- Name: Monash International Students – Hard Waste made Easy
- Summary: Reducing illegal dumping around Monash University
- Lead: Monash Council
- Location: Monash
- Themes: illegal dumping; tertiary education; video; moving house; hard waste collection
Adapting to a new culture is part of the overseas student experience and this includes learning how to dispose of waste appropriately – especially when it’s time to go home.
“We see an increase in illegal dumping in July and December when international students from Monash University move out of their rented accommodation,” explained Anna Mezzetti, Sustainability Education Officer at Monash Council. “They see other students leaving rubbish outside and assume that’s the correct process. But our annual hard rubbish collection does not coincide with either of these dates.
“We gave students a free, on-call hard rubbish pick-up service to see if it would affect illegal dumping.”
Students key to communication
“With a huge amount of support from Monash University, we set about telling students about this new service,” said Anna. “The University used targeted channels including the off-campus accommodation unit, international student engagement unit and international student group.
“One of the most successful strategies was to employ two students from the international student group. They helped us survey students at the start, so we could work out the barriers facing the students, such as lack of transport or awareness of hard rubbish. They gave us a unique insight into the movements and behaviour of this group.
“They promoted the service to their peers using a Facebook group and word of mouth. They went door knocking in hotspot areas and left flyers. They were incredibly proactive in posting, promoting and answering questions.”
The students also participated in a short video on the correct way to dispose of hard waste.
“We also contacted real estate agents and asked them to promote the service to their tenants.”

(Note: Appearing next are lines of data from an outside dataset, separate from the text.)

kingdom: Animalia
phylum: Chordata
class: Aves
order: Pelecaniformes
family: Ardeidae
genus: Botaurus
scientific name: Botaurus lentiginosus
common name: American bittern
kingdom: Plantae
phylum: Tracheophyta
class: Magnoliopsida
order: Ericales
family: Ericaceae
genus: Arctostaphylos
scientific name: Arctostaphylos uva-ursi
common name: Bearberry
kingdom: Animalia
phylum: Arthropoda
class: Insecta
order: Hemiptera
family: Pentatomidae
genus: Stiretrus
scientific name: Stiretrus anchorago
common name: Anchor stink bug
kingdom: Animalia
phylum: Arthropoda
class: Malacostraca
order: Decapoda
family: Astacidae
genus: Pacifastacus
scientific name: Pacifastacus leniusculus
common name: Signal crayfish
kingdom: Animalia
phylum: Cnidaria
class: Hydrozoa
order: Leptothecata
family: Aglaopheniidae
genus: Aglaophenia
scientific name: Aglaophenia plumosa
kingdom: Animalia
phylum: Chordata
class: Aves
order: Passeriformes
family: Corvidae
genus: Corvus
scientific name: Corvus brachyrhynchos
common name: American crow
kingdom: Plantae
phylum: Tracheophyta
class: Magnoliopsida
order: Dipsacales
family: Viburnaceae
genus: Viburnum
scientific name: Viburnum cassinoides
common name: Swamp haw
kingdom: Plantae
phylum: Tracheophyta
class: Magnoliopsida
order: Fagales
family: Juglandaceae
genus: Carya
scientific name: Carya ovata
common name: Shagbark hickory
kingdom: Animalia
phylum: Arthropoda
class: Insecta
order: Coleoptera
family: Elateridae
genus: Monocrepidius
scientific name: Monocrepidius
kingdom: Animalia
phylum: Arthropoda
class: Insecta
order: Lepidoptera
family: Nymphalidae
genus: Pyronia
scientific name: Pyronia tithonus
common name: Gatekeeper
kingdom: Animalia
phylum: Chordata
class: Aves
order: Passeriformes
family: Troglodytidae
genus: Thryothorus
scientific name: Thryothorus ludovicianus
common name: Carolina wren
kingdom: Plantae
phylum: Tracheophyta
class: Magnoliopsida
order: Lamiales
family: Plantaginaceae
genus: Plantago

“We trialled two collection periods; one at the end of 2017 and one in June–July 2018. We received 80 and 72 bookings respectively, as well as 62 mattresses. Only 17 per cent of these collections were not put out.
“We collected 14,530 tonnes of waste over the two collection periods. Unfortunately, our audit – a visual street audit of dumping hotspots – took place well after the collection so we couldn’t measure the direct impact of our trial service on illegal dumping.
“But the interest was certainly there, and many students were keen to do the right thing, given the means to do so. The international student group gave us terrific feedback, as did staff at Monash University.”
Above: One of the international students helping out
“We still have students calling us about the collection service. We now have an on-call user pays service, although we don’t know if this will help students given that cost was a barrier to disposing of their waste.”
Simple booking process
The booking process was run using a Google form. It was simple to use and easy for the council to administer. After booking, students received an info pack about the hard rubbish service and a sticker to put on their waste, so the hard waste contractor could identify university waste.
3 Booking through Facebook
“Due to staff changes, we could not run the audits needed before, during and after each collection service,” said Anna. “This would have given us concrete data. If we ran a similar project, we would build these audits into the project plan with the waste team and make sure they understand why this needs to happen.
“We offered the service to all Monash students, not just those in dumping hotspots.
Although we wouldn’t change this, we would need to think about how we measure program results in areas outside the audited hotspots.”
New partnerships to tackle litter and illegal dumping in the future
“Thanks to this project, we have a new channel of communication with Monash,” explained Anna. “We are still working with the University and students on litter and illegal dumping issues. We are currently working with the international student group on a letterbox project, distributing ‘no junk mail’ stickers to reduce overflowing letterboxes that create litter in the area.”
“We are also putting together a student working group to come up with solutions to other ‘real world’ problems facing the council.
“We have also looked into helping students reuse or giveaway furniture as a first option. We’ve had some interest from students wanting to set this up, perhaps as a Facebook group.”
“This service was extremely well received by students and Monash University staff. It shows how local government, state government and universities can collaborate on a program with positive environmental benefits.”